Depression is a leading cause of disability and death in the United States, especially in younger population demographics. It results in millions of hours of missed work per years, many broken relationships and ultimately thousands of lost lives. Suicide is currently the 10th leading cause of death amongst all age groups in the U.S [1]. 
The majority of cases of depression are treated in the primary care clinic, not by psychiatry or other medical specialties. Primary care providers are in a unique position to screen for depression and suicidal ideation, partially because patients are seen more frequently than in other areas of medicine, but also because of the established relationship between the patient and the provider. A patient may feel more comfortable to divulge issues they are having with their mental health to a trusted primary care clinician than they would be to another member of their care team. However, studies have shown that  as many as 50% of cases of depression (including major depressive disorder) will go undiagnosed without proper screening [1]. 

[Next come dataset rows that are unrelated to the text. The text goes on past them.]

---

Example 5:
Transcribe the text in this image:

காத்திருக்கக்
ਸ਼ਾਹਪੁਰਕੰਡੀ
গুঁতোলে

There are several different screening tools that can be utilized while the patient is being checked-in by their nurse/ medical assistant, most common of which is the PHQ-9. This is a questionnaire consisting of nine questions, which mirror the DSM-5 criteria for major depressive disorder. Another option is the PHQ-2, which focuses on the two core symptoms of anhedonia and feeling down, depressed, or hopeless. While there are no guidelines on exactly how often to screen (this is up to the clinician’s judgement), it is recommended to screen regularly and specifically during pregnancy and the post-partum period. 
The screening can either be done by the patient, or can be used as a guideline for the clinician to discuss with the patient. If time permits, it may be advisable to ask the questions directly to the patient, as tone and inflection in answering questions may prompt further conversation. For example, if a patient is asked whether they are having thoughts of suicide, and looks down for several seconds before stating “I guess not” while avoiding eye contact, this would be concerning and a point which most clinicians would press. However, if the patient simply circled “no” on the questions asking about suicide, this point of intervention may be lost. 
It is important for clinicians to help reduce the stigma around mental health, and primary care is an excellent place to start. As the predominant location that patients receive care, it is helpful in setting the tone of that patient’s interaction with the greater health care system. If the clinician feels that the patient does have MDD or significant depressive symptoms, they will have the opportunity to either start medications, refer to psychiatry or counseling, or a combination therein. Mental health is a major component of physical well-being, and screenings for depression and suicidal ideation should be included as a routine component of holistic patient centered care.